Saved entries
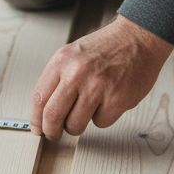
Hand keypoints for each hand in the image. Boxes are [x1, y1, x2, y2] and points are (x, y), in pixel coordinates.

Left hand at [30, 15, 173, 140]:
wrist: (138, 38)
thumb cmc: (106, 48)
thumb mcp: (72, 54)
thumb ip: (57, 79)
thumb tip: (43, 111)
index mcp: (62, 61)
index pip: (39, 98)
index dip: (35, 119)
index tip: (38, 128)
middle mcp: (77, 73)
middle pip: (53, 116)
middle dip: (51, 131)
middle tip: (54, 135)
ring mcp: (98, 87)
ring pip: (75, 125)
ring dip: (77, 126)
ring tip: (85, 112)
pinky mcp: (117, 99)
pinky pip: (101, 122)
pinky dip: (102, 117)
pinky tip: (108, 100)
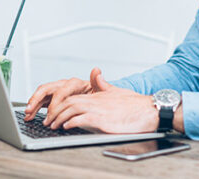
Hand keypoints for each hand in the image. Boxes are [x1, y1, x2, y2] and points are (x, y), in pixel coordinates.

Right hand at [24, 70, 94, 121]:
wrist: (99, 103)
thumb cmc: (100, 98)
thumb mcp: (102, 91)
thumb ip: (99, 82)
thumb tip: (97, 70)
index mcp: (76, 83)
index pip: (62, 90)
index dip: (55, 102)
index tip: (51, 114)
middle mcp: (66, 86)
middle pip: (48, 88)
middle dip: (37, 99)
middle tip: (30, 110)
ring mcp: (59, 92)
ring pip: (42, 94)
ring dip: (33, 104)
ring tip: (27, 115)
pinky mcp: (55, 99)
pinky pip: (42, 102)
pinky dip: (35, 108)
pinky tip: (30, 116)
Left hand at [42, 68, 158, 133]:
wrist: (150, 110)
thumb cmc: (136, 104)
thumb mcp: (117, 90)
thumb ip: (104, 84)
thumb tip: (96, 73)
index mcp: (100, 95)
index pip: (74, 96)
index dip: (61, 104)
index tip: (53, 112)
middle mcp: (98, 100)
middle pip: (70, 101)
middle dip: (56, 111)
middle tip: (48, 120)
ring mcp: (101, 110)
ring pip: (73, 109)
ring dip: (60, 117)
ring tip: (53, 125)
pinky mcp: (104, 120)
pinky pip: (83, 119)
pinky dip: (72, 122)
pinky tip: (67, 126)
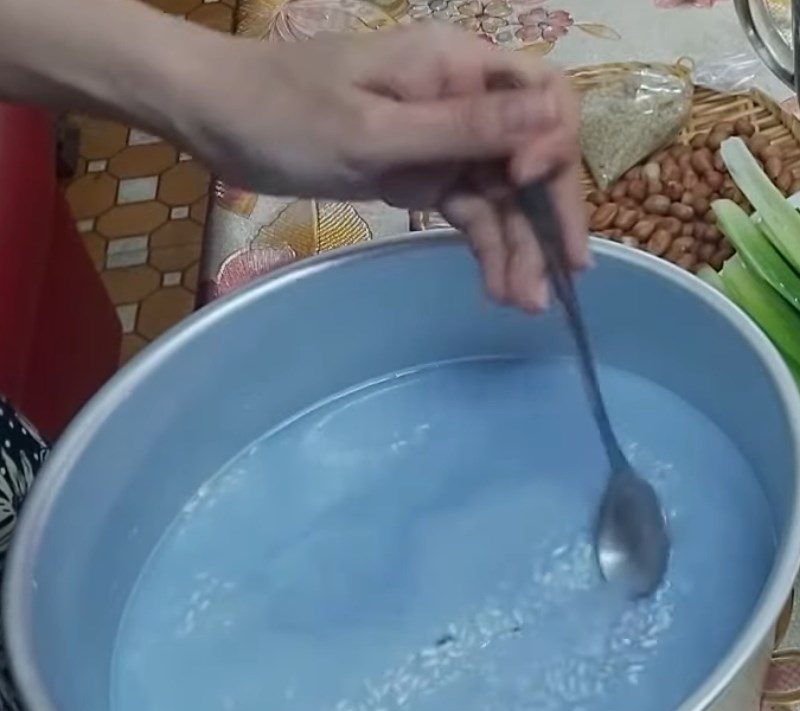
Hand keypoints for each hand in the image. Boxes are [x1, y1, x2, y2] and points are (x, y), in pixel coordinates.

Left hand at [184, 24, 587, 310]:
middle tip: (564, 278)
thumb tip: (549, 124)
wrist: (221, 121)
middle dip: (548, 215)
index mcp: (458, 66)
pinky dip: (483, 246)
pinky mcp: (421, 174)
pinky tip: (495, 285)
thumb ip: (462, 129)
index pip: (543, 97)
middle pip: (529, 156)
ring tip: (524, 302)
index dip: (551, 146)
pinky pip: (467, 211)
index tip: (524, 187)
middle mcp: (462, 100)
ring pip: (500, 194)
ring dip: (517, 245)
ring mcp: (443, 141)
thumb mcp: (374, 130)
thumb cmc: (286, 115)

▸ TASK DETAILS: Looking through the data above, copy out each line in which the string "hand" occurs.

▸ THE ANSWER:
Hand keypoints for each hand in the image. Boxes are [x1, y1, x2, y2] and points are (x, y), in pixel coordinates.
Left hand at [30, 15, 173, 140]:
Hand keypoints for each hand in the image. Boxes are [x1, y1, x2, y2] and points are (x, y), in pixel coordinates.
Right hand at [24, 70, 94, 121]:
Left hand at [42, 68, 158, 133]:
Hand keypoints for each hand in the image. Boxes are [x1, y1, x2, y2] and points are (x, y), in pixel coordinates.
Left hand at [184, 24, 587, 310]:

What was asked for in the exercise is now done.